(Collected data)
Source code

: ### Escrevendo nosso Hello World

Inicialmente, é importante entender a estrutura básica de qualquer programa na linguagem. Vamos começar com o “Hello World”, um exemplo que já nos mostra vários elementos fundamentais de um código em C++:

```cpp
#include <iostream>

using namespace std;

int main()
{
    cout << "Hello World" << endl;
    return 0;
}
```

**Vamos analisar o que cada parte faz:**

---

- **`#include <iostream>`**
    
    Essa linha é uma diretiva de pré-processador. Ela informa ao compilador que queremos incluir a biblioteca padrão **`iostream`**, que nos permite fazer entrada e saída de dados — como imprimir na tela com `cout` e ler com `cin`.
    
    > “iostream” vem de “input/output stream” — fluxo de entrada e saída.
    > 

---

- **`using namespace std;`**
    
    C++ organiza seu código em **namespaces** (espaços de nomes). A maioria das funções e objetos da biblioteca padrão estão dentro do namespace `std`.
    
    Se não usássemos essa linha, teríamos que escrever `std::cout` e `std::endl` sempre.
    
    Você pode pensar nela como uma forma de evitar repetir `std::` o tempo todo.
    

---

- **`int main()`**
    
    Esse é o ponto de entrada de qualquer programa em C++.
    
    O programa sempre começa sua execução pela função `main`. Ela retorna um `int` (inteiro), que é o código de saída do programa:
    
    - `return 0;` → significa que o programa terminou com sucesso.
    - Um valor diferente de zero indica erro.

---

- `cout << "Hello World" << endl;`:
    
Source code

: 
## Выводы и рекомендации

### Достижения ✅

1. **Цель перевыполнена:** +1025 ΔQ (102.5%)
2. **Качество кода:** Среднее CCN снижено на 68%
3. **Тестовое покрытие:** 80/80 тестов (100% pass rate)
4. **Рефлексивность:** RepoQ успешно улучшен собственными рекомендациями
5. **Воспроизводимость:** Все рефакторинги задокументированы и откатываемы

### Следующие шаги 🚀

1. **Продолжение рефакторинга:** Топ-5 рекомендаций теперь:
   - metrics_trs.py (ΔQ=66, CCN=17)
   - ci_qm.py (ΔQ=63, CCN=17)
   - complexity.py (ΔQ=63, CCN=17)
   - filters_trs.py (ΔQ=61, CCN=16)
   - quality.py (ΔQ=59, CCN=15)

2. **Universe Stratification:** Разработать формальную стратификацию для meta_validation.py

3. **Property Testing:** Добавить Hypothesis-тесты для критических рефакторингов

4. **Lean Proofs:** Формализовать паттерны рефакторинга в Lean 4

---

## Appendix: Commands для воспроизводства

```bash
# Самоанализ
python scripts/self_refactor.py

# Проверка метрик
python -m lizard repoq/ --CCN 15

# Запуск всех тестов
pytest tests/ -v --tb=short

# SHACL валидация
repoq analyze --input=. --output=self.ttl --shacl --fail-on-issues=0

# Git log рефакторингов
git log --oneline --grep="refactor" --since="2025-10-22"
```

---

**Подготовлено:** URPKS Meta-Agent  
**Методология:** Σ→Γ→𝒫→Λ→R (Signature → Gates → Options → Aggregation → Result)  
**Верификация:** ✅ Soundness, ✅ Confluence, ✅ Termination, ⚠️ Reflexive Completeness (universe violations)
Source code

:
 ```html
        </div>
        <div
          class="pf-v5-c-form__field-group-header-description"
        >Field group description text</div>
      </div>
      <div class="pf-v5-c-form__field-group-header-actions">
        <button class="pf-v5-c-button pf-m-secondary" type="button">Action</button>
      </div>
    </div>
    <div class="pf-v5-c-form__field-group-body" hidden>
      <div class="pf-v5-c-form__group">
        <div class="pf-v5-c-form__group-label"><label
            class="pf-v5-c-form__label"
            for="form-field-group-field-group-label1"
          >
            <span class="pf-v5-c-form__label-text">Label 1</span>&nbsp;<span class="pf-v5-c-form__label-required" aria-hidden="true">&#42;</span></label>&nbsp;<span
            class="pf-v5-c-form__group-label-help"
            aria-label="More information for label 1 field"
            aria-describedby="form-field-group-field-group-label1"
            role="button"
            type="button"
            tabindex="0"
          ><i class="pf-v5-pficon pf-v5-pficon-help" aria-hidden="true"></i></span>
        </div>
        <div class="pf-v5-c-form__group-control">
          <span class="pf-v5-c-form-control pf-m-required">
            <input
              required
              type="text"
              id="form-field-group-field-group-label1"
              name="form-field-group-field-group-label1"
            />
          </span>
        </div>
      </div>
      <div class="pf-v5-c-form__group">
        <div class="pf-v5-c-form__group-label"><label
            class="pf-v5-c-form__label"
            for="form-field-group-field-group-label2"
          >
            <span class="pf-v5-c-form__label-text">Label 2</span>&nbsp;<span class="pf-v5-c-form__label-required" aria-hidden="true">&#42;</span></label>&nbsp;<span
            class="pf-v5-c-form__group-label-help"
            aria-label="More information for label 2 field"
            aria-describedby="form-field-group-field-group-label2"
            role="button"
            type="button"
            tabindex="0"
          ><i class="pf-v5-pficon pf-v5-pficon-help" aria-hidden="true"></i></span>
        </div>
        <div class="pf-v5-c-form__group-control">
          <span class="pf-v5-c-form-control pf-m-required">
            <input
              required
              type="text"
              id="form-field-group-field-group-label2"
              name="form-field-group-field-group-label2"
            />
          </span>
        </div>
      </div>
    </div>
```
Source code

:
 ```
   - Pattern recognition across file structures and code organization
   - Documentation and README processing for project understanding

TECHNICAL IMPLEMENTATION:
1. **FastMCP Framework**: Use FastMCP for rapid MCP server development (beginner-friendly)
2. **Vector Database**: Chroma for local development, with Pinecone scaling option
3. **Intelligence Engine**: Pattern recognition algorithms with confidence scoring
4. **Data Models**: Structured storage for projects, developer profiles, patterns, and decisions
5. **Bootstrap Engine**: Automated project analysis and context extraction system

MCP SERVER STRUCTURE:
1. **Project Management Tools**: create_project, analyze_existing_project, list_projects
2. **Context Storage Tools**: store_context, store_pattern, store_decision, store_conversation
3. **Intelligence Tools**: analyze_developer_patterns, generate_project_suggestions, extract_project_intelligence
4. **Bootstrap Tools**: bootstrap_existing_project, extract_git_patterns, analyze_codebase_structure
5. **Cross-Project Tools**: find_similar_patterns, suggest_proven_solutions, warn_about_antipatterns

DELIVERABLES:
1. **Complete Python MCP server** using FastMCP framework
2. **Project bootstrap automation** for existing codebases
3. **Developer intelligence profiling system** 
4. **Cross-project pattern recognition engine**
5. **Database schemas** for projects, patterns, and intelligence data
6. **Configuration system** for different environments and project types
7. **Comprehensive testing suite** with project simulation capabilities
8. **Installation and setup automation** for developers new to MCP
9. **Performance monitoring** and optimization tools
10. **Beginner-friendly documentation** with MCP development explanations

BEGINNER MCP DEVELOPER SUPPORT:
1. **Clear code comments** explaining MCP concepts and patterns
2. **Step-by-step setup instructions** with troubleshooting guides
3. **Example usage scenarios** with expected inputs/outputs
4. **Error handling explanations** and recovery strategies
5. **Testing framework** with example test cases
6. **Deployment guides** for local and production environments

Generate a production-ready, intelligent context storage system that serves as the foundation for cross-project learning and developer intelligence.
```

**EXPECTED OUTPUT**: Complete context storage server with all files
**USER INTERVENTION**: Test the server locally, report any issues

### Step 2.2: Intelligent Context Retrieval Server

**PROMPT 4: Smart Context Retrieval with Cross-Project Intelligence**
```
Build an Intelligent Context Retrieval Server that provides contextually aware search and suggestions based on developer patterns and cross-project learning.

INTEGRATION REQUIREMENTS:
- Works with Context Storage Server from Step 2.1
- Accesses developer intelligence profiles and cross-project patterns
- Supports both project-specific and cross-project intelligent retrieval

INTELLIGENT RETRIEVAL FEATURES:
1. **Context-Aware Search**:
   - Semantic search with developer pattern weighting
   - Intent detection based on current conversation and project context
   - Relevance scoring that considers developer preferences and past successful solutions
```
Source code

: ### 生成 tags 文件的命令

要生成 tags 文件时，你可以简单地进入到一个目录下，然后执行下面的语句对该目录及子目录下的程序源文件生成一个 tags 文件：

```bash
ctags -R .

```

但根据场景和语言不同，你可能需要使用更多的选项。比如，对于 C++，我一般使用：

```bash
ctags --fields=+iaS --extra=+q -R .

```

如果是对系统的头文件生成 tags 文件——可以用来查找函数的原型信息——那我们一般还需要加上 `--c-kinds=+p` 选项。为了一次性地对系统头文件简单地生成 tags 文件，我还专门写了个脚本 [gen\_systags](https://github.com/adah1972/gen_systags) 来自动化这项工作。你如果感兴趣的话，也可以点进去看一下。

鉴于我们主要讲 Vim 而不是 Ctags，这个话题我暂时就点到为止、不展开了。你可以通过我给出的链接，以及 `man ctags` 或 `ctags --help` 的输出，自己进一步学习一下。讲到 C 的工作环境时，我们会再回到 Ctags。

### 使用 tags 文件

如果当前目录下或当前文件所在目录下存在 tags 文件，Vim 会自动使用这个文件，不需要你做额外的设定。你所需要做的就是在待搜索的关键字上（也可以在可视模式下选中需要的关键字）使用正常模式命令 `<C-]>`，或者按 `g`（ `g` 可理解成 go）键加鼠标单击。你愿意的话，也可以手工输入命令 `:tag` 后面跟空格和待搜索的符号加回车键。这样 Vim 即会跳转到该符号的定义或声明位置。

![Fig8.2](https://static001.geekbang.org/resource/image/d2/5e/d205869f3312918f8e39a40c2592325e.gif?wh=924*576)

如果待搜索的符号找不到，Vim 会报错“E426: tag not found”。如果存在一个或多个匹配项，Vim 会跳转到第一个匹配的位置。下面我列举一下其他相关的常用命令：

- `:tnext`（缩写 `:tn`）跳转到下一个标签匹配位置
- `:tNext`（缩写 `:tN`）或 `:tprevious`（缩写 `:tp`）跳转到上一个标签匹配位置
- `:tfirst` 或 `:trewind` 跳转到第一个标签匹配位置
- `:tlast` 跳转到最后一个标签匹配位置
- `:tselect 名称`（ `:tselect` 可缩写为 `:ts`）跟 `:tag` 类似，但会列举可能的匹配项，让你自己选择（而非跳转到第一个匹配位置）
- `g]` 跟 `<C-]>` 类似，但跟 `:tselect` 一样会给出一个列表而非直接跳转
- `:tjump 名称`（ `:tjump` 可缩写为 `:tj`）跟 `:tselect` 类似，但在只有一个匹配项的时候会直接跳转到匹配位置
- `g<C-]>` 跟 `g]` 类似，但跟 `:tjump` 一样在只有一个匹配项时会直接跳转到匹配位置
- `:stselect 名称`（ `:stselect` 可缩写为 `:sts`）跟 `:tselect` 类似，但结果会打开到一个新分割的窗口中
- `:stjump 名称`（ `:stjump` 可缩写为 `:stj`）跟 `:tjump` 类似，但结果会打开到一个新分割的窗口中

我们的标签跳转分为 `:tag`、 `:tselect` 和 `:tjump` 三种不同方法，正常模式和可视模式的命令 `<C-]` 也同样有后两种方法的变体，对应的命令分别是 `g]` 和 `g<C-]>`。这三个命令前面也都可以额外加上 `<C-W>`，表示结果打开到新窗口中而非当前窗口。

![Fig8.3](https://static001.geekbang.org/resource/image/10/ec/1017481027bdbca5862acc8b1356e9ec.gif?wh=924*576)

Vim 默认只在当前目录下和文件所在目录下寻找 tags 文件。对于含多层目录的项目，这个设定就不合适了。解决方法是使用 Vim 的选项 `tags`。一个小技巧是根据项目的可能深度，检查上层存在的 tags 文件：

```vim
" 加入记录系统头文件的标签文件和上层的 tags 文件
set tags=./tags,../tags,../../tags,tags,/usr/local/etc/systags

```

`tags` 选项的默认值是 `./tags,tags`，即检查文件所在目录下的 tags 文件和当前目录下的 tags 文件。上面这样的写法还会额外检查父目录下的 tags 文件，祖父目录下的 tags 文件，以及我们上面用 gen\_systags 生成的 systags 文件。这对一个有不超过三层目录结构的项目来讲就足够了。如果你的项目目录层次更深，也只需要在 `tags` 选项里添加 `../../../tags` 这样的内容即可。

_TASK_. The answer must be a verbatim transcription of the entries above, from the first line through the line that contains "- quality.py (ΔQ=59, CCN=15)", and nothing more.

_ANSWER SPACE_.
Source code

: ### Escrevendo nosso Hello World

Inicialmente, é importante entender a estrutura básica de qualquer programa na linguagem. Vamos começar com o “Hello World”, um exemplo que já nos mostra vários elementos fundamentais de um código em C++:

```cpp
#include <iostream>

using namespace std;

int main()
{
    cout << "Hello World" << endl;
    return 0;
}
```

**Vamos analisar o que cada parte faz:**

---

- **`#include <iostream>`**
    
    Essa linha é uma diretiva de pré-processador. Ela informa ao compilador que queremos incluir a biblioteca padrão **`iostream`**, que nos permite fazer entrada e saída de dados — como imprimir na tela com `cout` e ler com `cin`.
    
    > “iostream” vem de “input/output stream” — fluxo de entrada e saída.
    > 

---

- **`using namespace std;`**
    
    C++ organiza seu código em **namespaces** (espaços de nomes). A maioria das funções e objetos da biblioteca padrão estão dentro do namespace `std`.
    
    Se não usássemos essa linha, teríamos que escrever `std::cout` e `std::endl` sempre.
    
    Você pode pensar nela como uma forma de evitar repetir `std::` o tempo todo.
    

---

- **`int main()`**
    
    Esse é o ponto de entrada de qualquer programa em C++.
    
    O programa sempre começa sua execução pela função `main`. Ela retorna um `int` (inteiro), que é o código de saída do programa:
    
    - `return 0;` → significa que o programa terminou com sucesso.
    - Um valor diferente de zero indica erro.

---

- `cout << "Hello World" << endl;`:
    
Source code

: 
## Выводы и рекомендации

### Достижения ✅

1. **Цель перевыполнена:** +1025 ΔQ (102.5%)
2. **Качество кода:** Среднее CCN снижено на 68%
3. **Тестовое покрытие:** 80/80 тестов (100% pass rate)
4. **Рефлексивность:** RepoQ успешно улучшен собственными рекомендациями
5. **Воспроизводимость:** Все рефакторинги задокументированы и откатываемы

### Следующие шаги 🚀

1. **Продолжение рефакторинга:** Топ-5 рекомендаций теперь:
   - metrics_trs.py (ΔQ=66, CCN=17)
   - ci_qm.py (ΔQ=63, CCN=17)
   - complexity.py (ΔQ=63, CCN=17)
   - filters_trs.py (ΔQ=61, CCN=16)
   - quality.py (ΔQ=59, CCN=15)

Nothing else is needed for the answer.